The Most Commonly Spoken Languages in Every State — Other Than English and Spanish
English and Spanish are no doubt the most commonly spoken languages in the United States, but in a country so diverse, many more of the approximately 7,000 global languages are just as much a part of Americans' daily lives. In a recent study, Visual Capitalist took a look at the next most widely spoken language in each state.
Using data from the U.S. Census Bureau's American Community Survey of more than a million Americans, the study revealed that the next most popularly spoken languages are the Chinese dialects of Mandarin and Cantonese. Nearly 3.5 million (or 5.2% of the foreign language speakers) use them. It's the most dominant language in 17 states, including California, Washington, Oregon, Idaho, Utah, Colorado, Kansas, Missouri, Alabama, New York, Pennsylvania, Virginia, West Virginia, North Carolina, New Jersey, Delaware, and Maryland.
Asian languages continue to take the top three spots, with 1.8 million speaking the Filipino dialect of Tagalog (the next most common in Nevada). Meanwhile, Vietnamese, with 1.6 million speakers, is the next most widely spoken language in Nebraska, Oklahoma, Texas, Mississippi, and Georgia.
In fourth place is Arabic, with 1.3 million speakers. Most popular in Michigan and Tennessee, it's also noted as one of the fastest-growing languages in the nation in another study by Pew Research Center. The fifth spot goes to French and Louisiana French, with 1.2 million speakers (the next most dominant language in Louisiana, Maine, Vermont, and New Hampshire).
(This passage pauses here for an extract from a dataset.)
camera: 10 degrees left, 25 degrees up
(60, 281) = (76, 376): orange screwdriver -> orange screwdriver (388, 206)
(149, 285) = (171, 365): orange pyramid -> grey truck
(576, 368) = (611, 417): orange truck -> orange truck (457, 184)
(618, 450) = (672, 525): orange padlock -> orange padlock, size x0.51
The top 10 list is rounded out by Korean (1.1 million speakers), Russian (about 941,000 speakers), Haitian Creole (about 925,000 speakers), and German (about 895,000 speakers). Spanish, which was excluded from this list because of the dominant percentage (61.6%) of foreign speakers using the language, has 41.7 million speakers in the country.
Despite those being the top 10, some states have other languages as the most common after English and Spanish, such as Navajo in Arizona and New Mexico, Polish in Illinois, Hmong in Michigan, and Eskimo-Aleut in Alaska.
The study also noted that about 78% of Americans (or about 241 million) speak only English at home, while the other 22% (or 67.8 million) of those ages five or older use another language.